Erster Mercedes-Sieg in Hockenheim

Andere Heimsiege nur Marketing

Nico Rosberg - GP Deutschland 2014 Foto: xpb 79 Bilder

In einer erfolgreichen Saison hat Mercedes auch das Heimrennen in Hockenheim gewonnen. Nach der Zieldurchfahrt gab Teamchef Toto Wolff zu, dass dieser Heimsieg besonders wichtig war. Nico Rosberg ließ seinen Gefühlen ebenfalls freien Lauf.

Für Nico Rosberg könnte es momentan kaum besser laufen. Erst die Hochzeit in Monaco, dann der WM-Sieg der deutschen Fußballer, dann die Vertragsverlängerung bei Mercedes und schließlich der Heimsieg in Hockenheim. Und Teamkollege Lewis Hamilton wird am Ende nur Dritter. Keiner konnte den WM-Tabellenführer im Motodrom gefährden: "Das ist ein Traum, der wahr geworden ist. Mit einem Silberpfeil in Hockenheim zu gewinnen – diese Kombination ist fantastisch und etwas ganz Besonderes", strahlte Rosberg.
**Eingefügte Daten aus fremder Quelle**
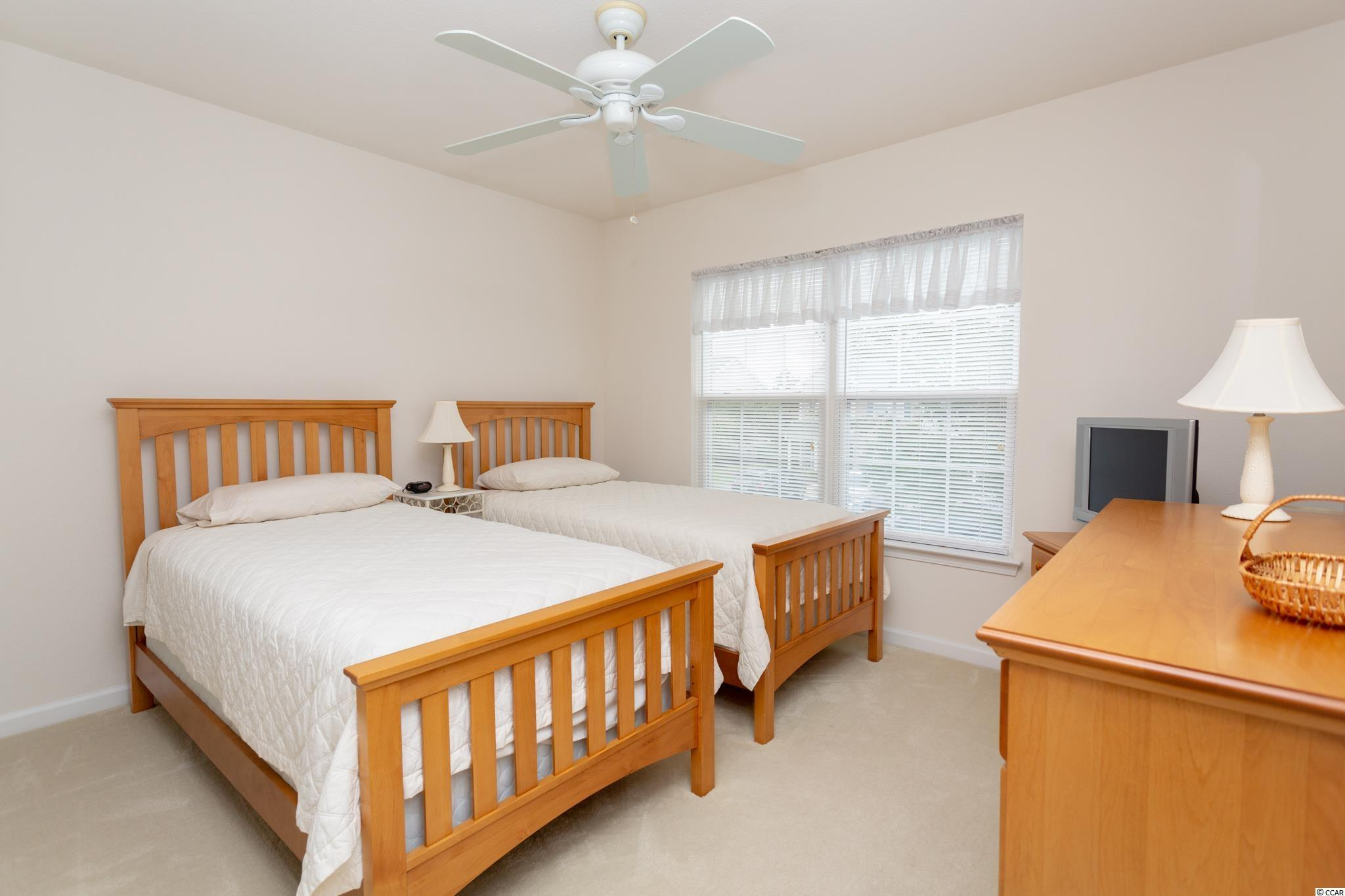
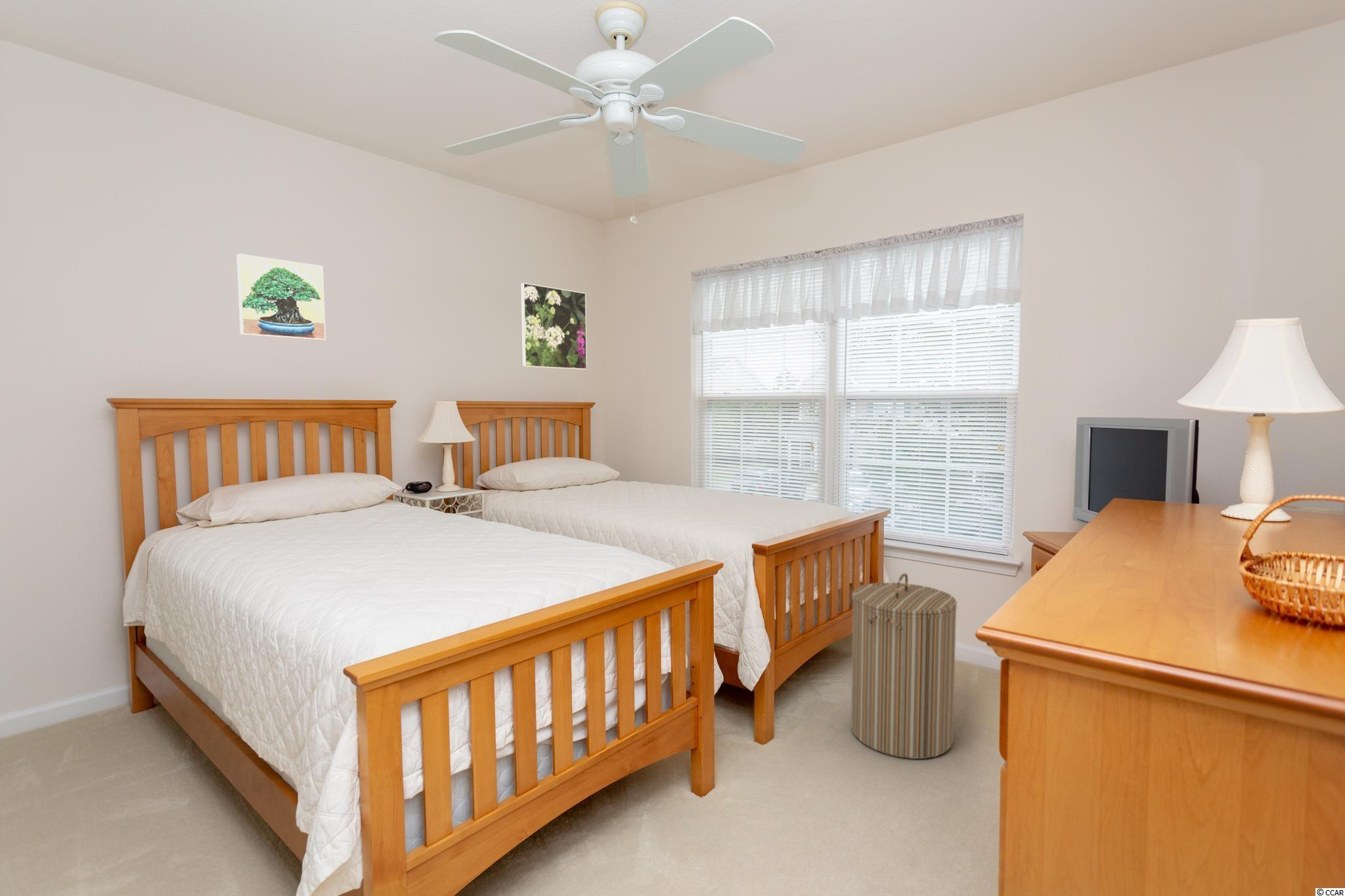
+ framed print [236,253,326,341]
Ein Dank ging anschließend an die Fans. "Das ist sehr emotional, auch durch die Unterstützung der Zuschauer. Ich habe vor dem Start noch bei der Laola-Welle mitgemacht. Auch nach dem Rennen hat man die Begeisterung gesehen. Ich hoffe, dass die Fans die WM-Stimmung noch weiter fühlen können durch meinen Sieg." Unter den Fans war auch ein besonderer Gast. Lukas Podolski gab sich die Ehre. "Das war besonders cool. Wir haben mit der ganzen Familie immer beim Fußball mitgefiebert. Schön, dass er jetzt bei meinem Sieg in der Garage gejubelt hat."

Hockenheim das wichtigste Heimrennen

Rosberg konnte es sich in Hockenheim leisten, früh das Tempo rauszunehmen. Vom Zweitplatzierten Bottas musste er nichts befürchten. Trotzdem fühlte sich der Sieger nie ganz sicher: "Schwierig war es zum Beispiel mit den Reifen. Im zweiten Stint war ich am Limit. Da waren die Reifen am Ende hin. Auch das Bremsvertrauen war nicht ideal. Da werden wir weiter dran arbeiten." Auch der Getriebedefekt von Silverstone spukte noch im Hinterkopf herum. "Ich hatte ein paar Aussetzer, die etwas komisch waren. Da habe ich schon dran gedacht."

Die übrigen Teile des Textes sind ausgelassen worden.